- [EXTRACTED MATERIAL]:
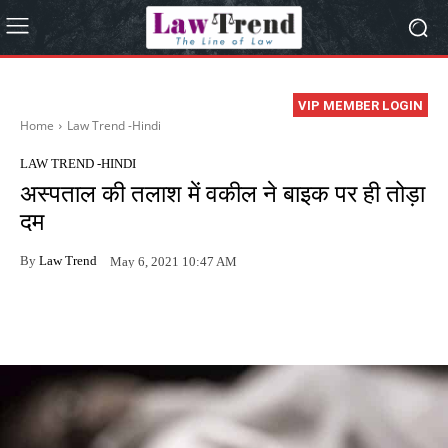
VIP MEMBER LOGIN
Home
Law Trend -Hindi
LAW TREND -HINDI
अस्पताल की तलाश में वकील ने बाइक पर ही तोड़ा
दम
By
Law Trend
May 6, 2021 10:47 AM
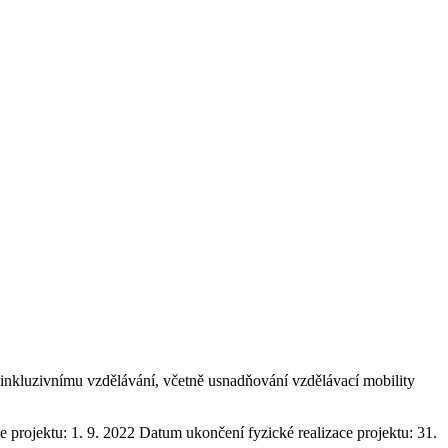
a inkluzivnímu vzdělávání, včetně usnadňování vzdělávací mobility
e projektu: 1. 9. 2022 Datum ukončení fyzické realizace projektu: 31.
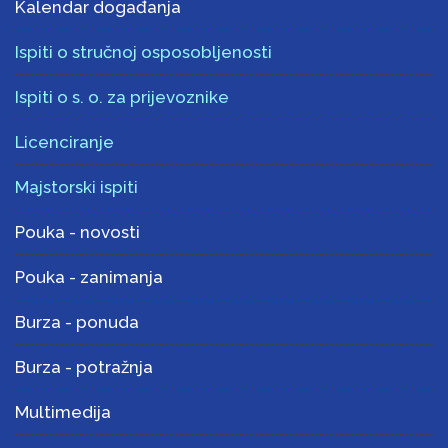
Kalendar događanja
Ispiti o stručnoj osposobljenosti
Ispiti o s. o. za prijevoznike
Licenciranje
Majstorski ispiti
Pouka - novosti
Pouka - zanimanja
Burza - ponuda
Burza - potražnja
Multimedija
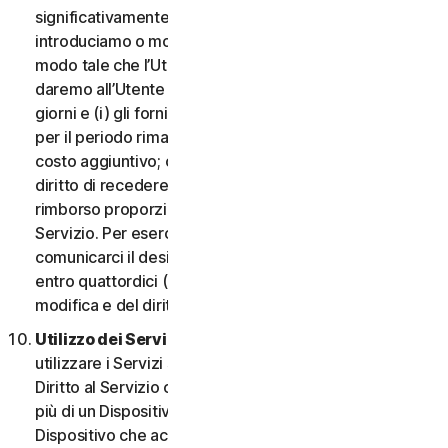
significativamente dannosa per l’Utente o
introduciamo o modifichiamo i criteri di idoneità in
modo tale che l’Utente non abbia più diritto ai Servizi,
daremo all’Utente un preavviso di quattordici (14)
giorni e (i) gli forniremo servizi comparabili o superiori
per il periodo rimanente del Servizio senza alcun
costo aggiuntivo; oppure (ii) concederemo all’Utente il
diritto di recedere dal contratto e ricevere un
rimborso proporzionale per il periodo rimanente del
Servizio. Per esercitare questo diritto, l’Utente deve
comunicarci il desiderio di rescindere il contratto
entro quattordici (14) giorni dalla notifica della
modifica e del diritto di rescissione.
Utilizzo dei Servizi in una rete.
L’Utente può
utilizzare i Servizi su una rete a condizione che il
Diritto al Servizio consenta di accedere o utilizzarli su
più di un Dispositivo e a condizione che ogni
Dispositivo che accede a o utilizza i Servizi per i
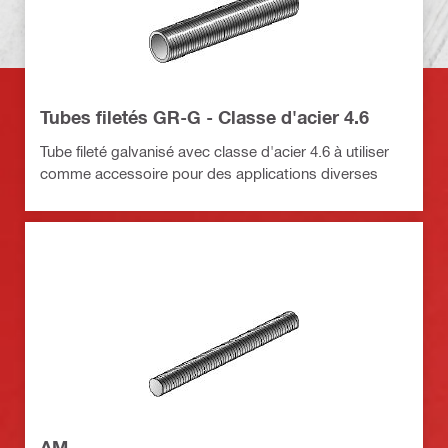
Tubes filetés GR-G - Classe d'acier 4.6
Tube fileté galvanisé avec classe d'acier 4.6 à utiliser
comme accessoire pour des applications diverses
AM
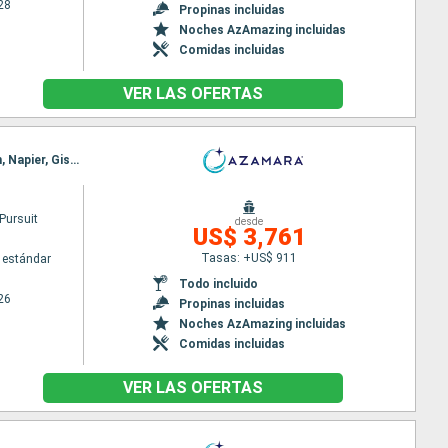
28
Propinas incluidas
Noches AzAmazing incluidas
Comidas incluidas
VER LAS OFERTAS
Itinerario : Sidney, Eden, Hobart, Milford sound, Dunedin, Timaru, Christchurch, Picton, Wellington, Napier, Gisborne, Tauranga, Auckland
Pursuit
desde
US$ 3,761
Tasas: +US$ 911
 estándar
Todo incluido
26
Propinas incluidas
Noches AzAmazing incluidas
Comidas incluidas
VER LAS OFERTAS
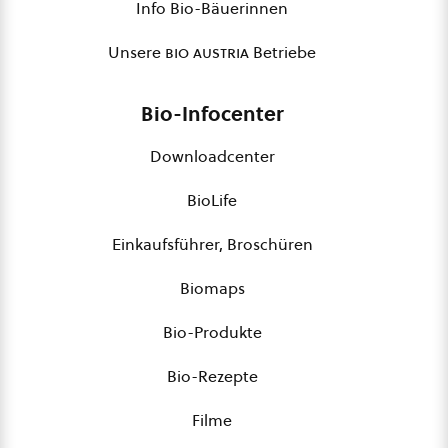
Info Bio-Bäuerinnen
Unsere
bio austria
Betriebe
Bio-Infocenter
Downloadcenter
BioLife
Einkaufsführer, Broschüren
Biomaps
Bio-Produkte
Bio-Rezepte
Filme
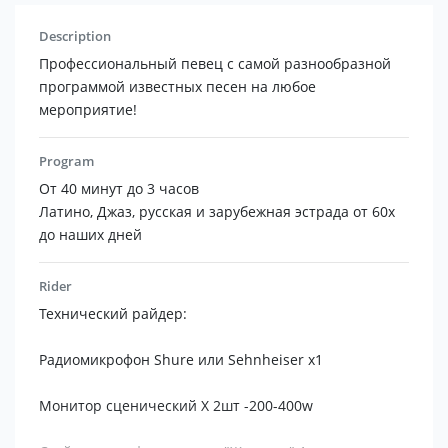
Description
Профессиональный певец с самой разнообразной
программой известных песен на любое
мероприятие!
Program
От 40 минут до 3 часов
Латино, Джаз, русская и зарубежная эстрада от 60х
до наших дней
Rider
Технический райдер:
Радиомикрофон Shure или Sehnheiser x1
Монитор сценический X 2шт -200-400w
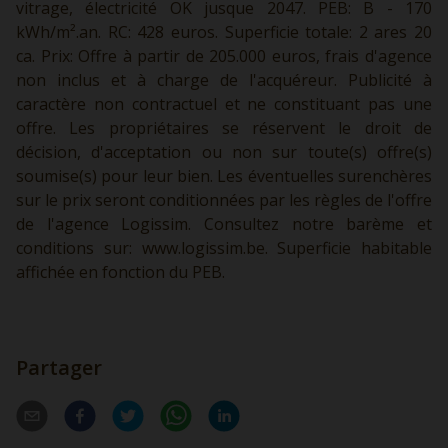
vitrage, électricité OK jusque 2047. PEB: B - 170
kWh/m².an. RC: 428 euros. Superficie totale: 2 ares 20
ca. Prix: Offre à partir de 205.000 euros, frais d'agence
non inclus et à charge de l'acquéreur. Publicité à
caractère non contractuel et ne constituant pas une
offre. Les propriétaires se réservent le droit de
décision, d'acceptation ou non sur toute(s) offre(s)
soumise(s) pour leur bien. Les éventuelles surenchères
sur le prix seront conditionnées par les règles de l'offre
de l'agence Logissim. Consultez notre barème et
conditions sur:
www.logissim.be.
Superficie habitable
affichée en fonction du PEB.
Partager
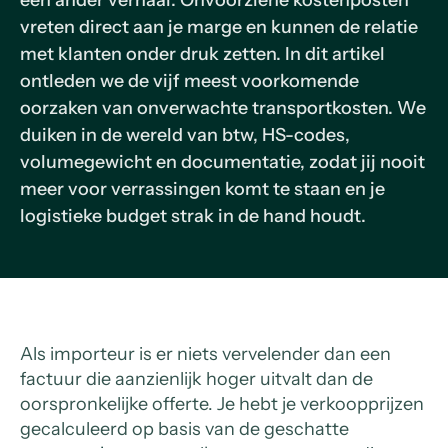
een ander verhaal. Onvoorziene kostenposten
vreten direct aan je marge en kunnen de relatie
met klanten onder druk zetten. In dit artikel
ontleden we de vijf meest voorkomende
oorzaken van onverwachte transportkosten. We
duiken in de wereld van btw, HS-codes,
volumegewicht en documentatie, zodat jij nooit
meer voor verrassingen komt te staan en je
logistieke budget strak in de hand houdt.
Als importeur is er niets vervelender dan een
factuur die aanzienlijk hoger uitvalt dan de
oorspronkelijke offerte. Je hebt je verkoopprijzen
gecalculeerd op basis van de geschatte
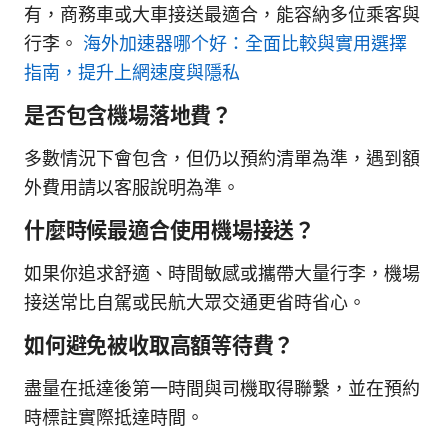
有，商務車或大車接送最適合，能容納多位乘客與
行李。
海外加速器哪个好：全面比較與實用選擇
指南，提升上網速度與隱私
是否包含機場落地費？
多數情況下會包含，但仍以預約清單為準，遇到額
外費用請以客服說明為準。
什麼時候最適合使用機場接送？
如果你追求舒適、時間敏感或攜帶大量行李，機場
接送常比自駕或民航大眾交通更省時省心。
如何避免被收取高額等待費？
盡量在抵達後第一時間與司機取得聯繫，並在預約
時標註實際抵達時間。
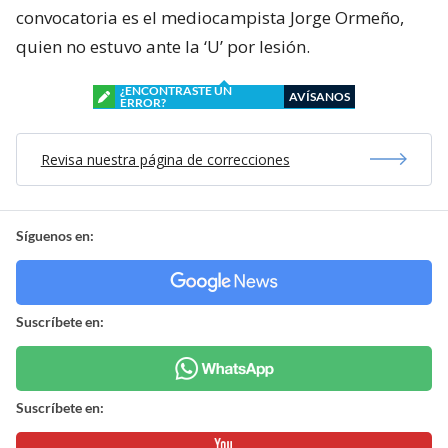
convocatoria es el mediocampista Jorge Ormeño,
quien no estuvo ante la ‘U’ por lesión.
¿ENCONTRASTE UN
AVÍSANOS
ERROR?
Revisa nuestra página de correcciones
Síguenos en:
Suscríbete en:
Suscríbete en:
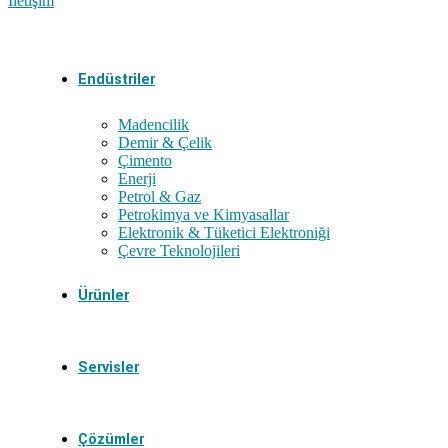
İletişim
Endüstriler
Madencilik
Demir & Çelik
Çimento
Enerji
Petrol & Gaz
Petrokimya ve Kimyasallar
Elektronik & Tüketici Elektroniği
Çevre Teknolojileri
Ürünler
Servisler
Çözümler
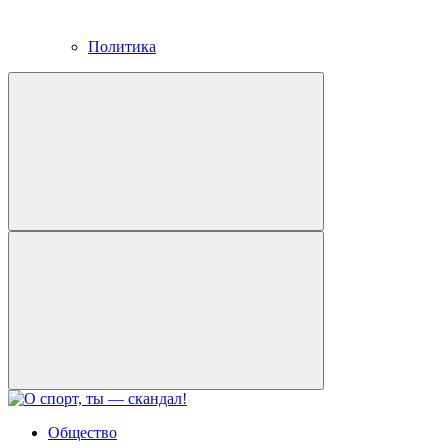
Политика
Общество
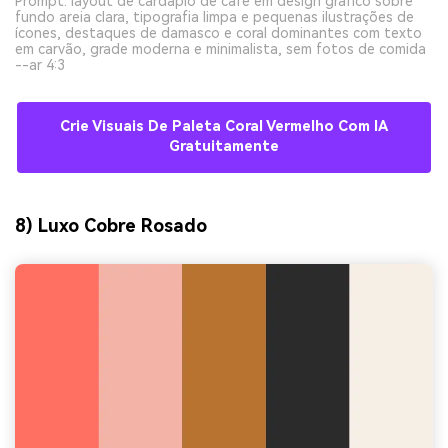
Prompt: layout de cardápio de café em design gráfico sobre
fundo areia clara, tipografia limpa e pequenas ilustrações de
ícones, destaques de damasco e coral dominantes com texto
em carvão, grade moderna e minimalista, sem fotos de comida
--ar 4:3
Crie Visuais De Paleta Coral Vermelho Com IA
Gratuitamente
8) Luxo Cobre Rosado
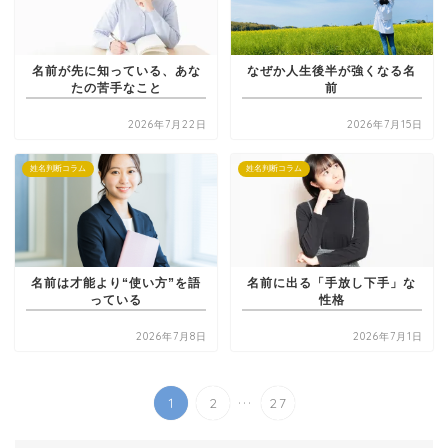
名前が先に知っている、あな
なぜか人生後半が強くなる名
たの苦手なこと
前
2026年7月22日
2026年7月15日
姓名判断コラム
姓名判断コラム
名前は才能より“使い方”を語
名前に出る「手放し下手」な
っている
性格
2026年7月8日
2026年7月1日
...
1
2
27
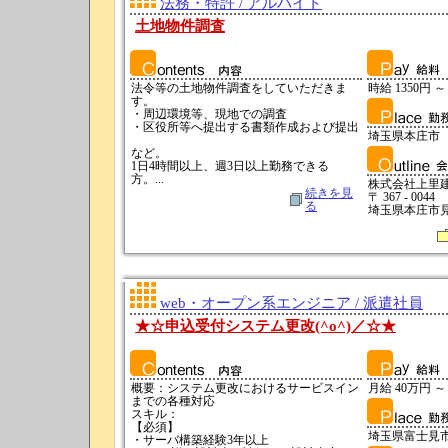
法務・特許 / アルバイト
土地物件調査
法令等の土地物件調査をしていただきま
時給 1350円 ～
す。
・周辺環境等、現地での調査
・区役所等へ提出する書類作成および提出
埼玉県本庄市
など。
1日4時間以上、週3日以上勤務できる
方。...
株式会社上里
続きを見
〒 367 - 0044
る
埼玉県本庄市見福
web・オープン系エンジニア / 派遣社員
★☆申込受付システム更改(^o^)／☆★
概要：システム更改におけるサービスイン
月給 40万円 ～
までの各種対応
スキル：
【必須】
埼玉県富士見
・サーバ構築経験3年以上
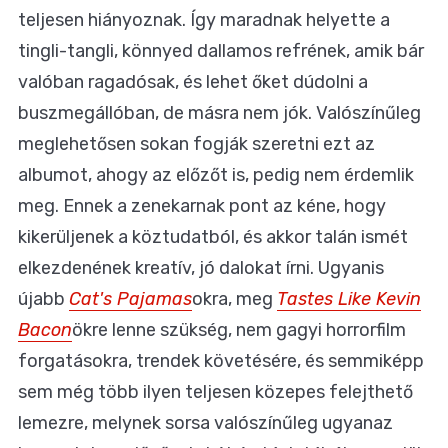
teljesen hiányoznak. Így maradnak helyette a
tingli-tangli, könnyed dallamos refrének, amik bár
valóban ragadósak, és lehet őket dúdolni a
buszmegállóban, de másra nem jók. Valószínűleg
meglehetősen sokan fogják szeretni ezt az
albumot, ahogy az előzőt is, pedig nem érdemlik
meg. Ennek a zenekarnak pont az kéne, hogy
kikerüljenek a köztudatból, és akkor talán ismét
elkezdenének kreatív, jó dalokat írni. Ugyanis
újabb
Cat's Pajamas
okra, meg
Tastes Like Kevin
Bacon
ökre lenne szükség, nem gagyi horrorfilm
forgatásokra, trendek követésére, és semmiképp
sem még több ilyen teljesen közepes felejthető
lemezre, melynek sorsa valószínűleg ugyanaz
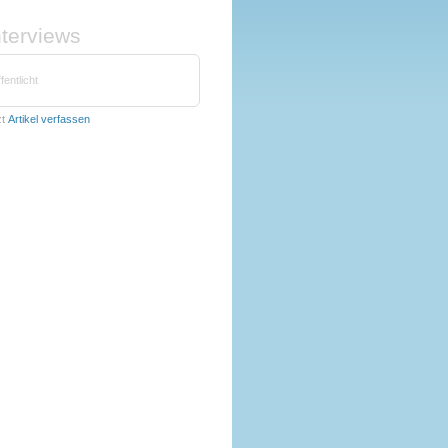
nterviews
fentlicht
zt
Artikel verfassen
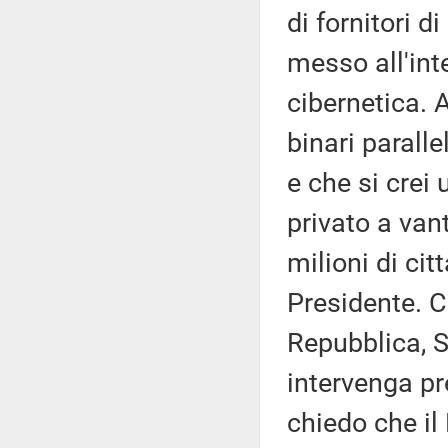
di fornitori d
messo all'int
cibernetica. 
binari parall
e che si crei
privato a van
milioni di cit
Presidente. C
Repubblica, S
intervenga pr
chiedo che il 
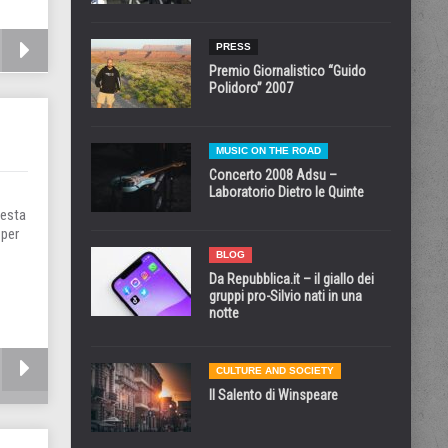
PRESS
Premio Giornalistico “Guido
Polidoro” 2007
MUSIC ON THE ROAD
Concerto 2008 Adsu –
Laboratorio Dietro le Quinte
festa
 per
BLOG
Da Repubblica.it – il giallo dei
gruppi pro-Silvio nati in una
notte
CULTURE AND SOCIETY
Il Salento di Winspeare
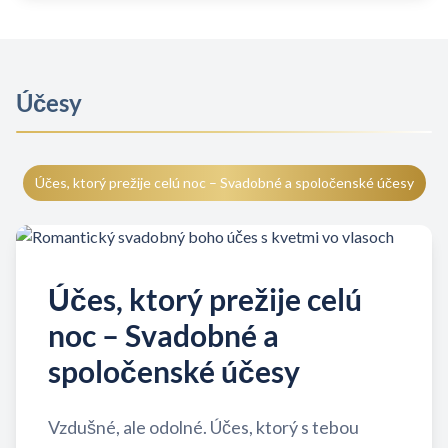
Účesy
Účes, ktorý prežije celú noc – Svadobné a spoločenské účesy
Účes, ktorý prežije celú
noc – Svadobné a
spoločenské účesy
Vzdušné, ale odolné. Účes, ktorý s tebou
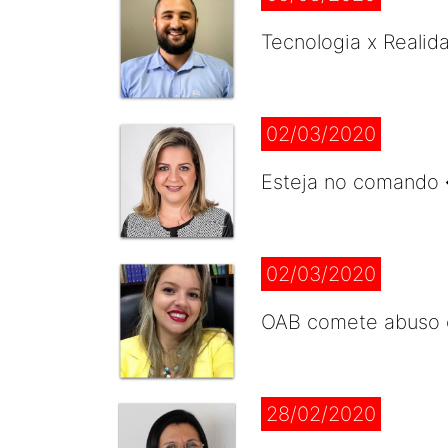
Tecnologia x Realid
02/03/2020
Esteja no comando 
02/03/2020
OAB comete abuso 
28/02/2020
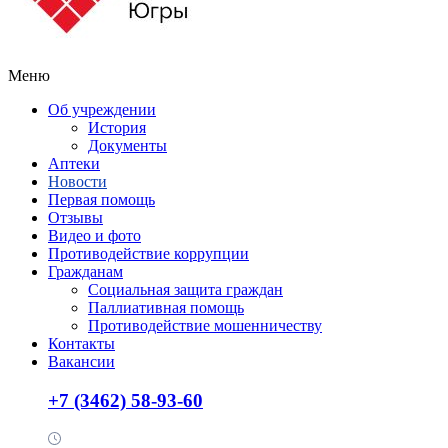
Меню
Об учреждении
История
Документы
Аптеки
Новости
Первая помощь
Отзывы
Видео и фото
Противодействие коррупции
Гражданам
Социальная защита граждан
Паллиативная помощь
Противодействие мошенничеству
Контакты
Вакансии
+7 (3462) 58-93-60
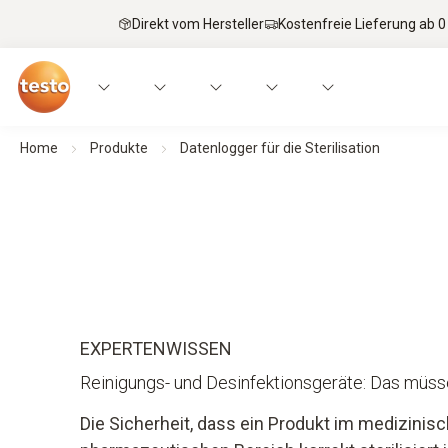
Direkt vom Hersteller
Kostenfreie Lieferung ab 0
Home
Produkte
Datenlogger für die Sterilisation
EXPERTENWISSEN
Reinigungs- und Desinfektionsgeräte: Das müss
Die Sicherheit, dass ein Produkt im medizinis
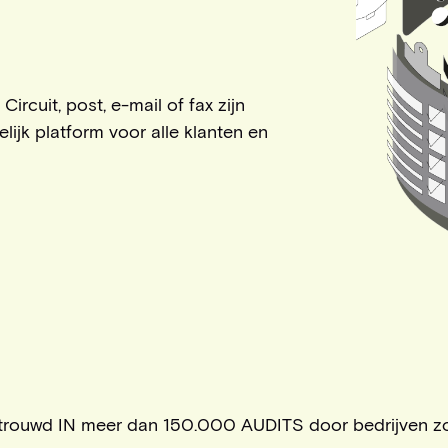
rcuit, post, e-mail of fax zijn
ijk platform voor alle klanten en
trouwd IN meer dan 150.000 AUDITS door bedrijven z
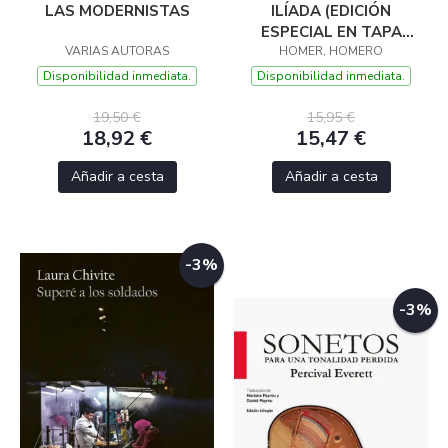
LAS MODERNISTAS
ILÍADA (EDICIÓN
ESPECIAL EN TAPA
VARIAS AUTORAS
HOMER, HOMERO
DURA)
Disponibilidad inmediata.
Disponibilidad inmediata.
19,50 €
15,95 €
18,92 €
15,47 €
Añadir a cesta
Añadir a cesta
-3%
-3%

- [TASK TO COMPLETE]: Print exactly the lines above that run from the one with "Prompt: layout de" down to the one with "法務・特許 / アルバイト", and omit the pictures.

- [TASK ANSWER]:
Prompt: layout de cardápio de café em design gráfico sobre
fundo areia clara, tipografia limpa e pequenas ilustrações de
ícones, destaques de damasco e coral dominantes com texto
em carvão, grade moderna e minimalista, sem fotos de comida
--ar 4:3
Crie Visuais De Paleta Coral Vermelho Com IA
Gratuitamente
8) Luxo Cobre Rosado
名前が先に知っている、あな
なぜか人生後半が強くなる名
たの苦手なこと
前
2026年7月22日
2026年7月15日
姓名判断コラム
姓名判断コラム
名前は才能より“使い方”を語
名前に出る「手放し下手」な
っている
性格
2026年7月8日
2026年7月1日
...
1
2
27
法務・特許 / アルバイト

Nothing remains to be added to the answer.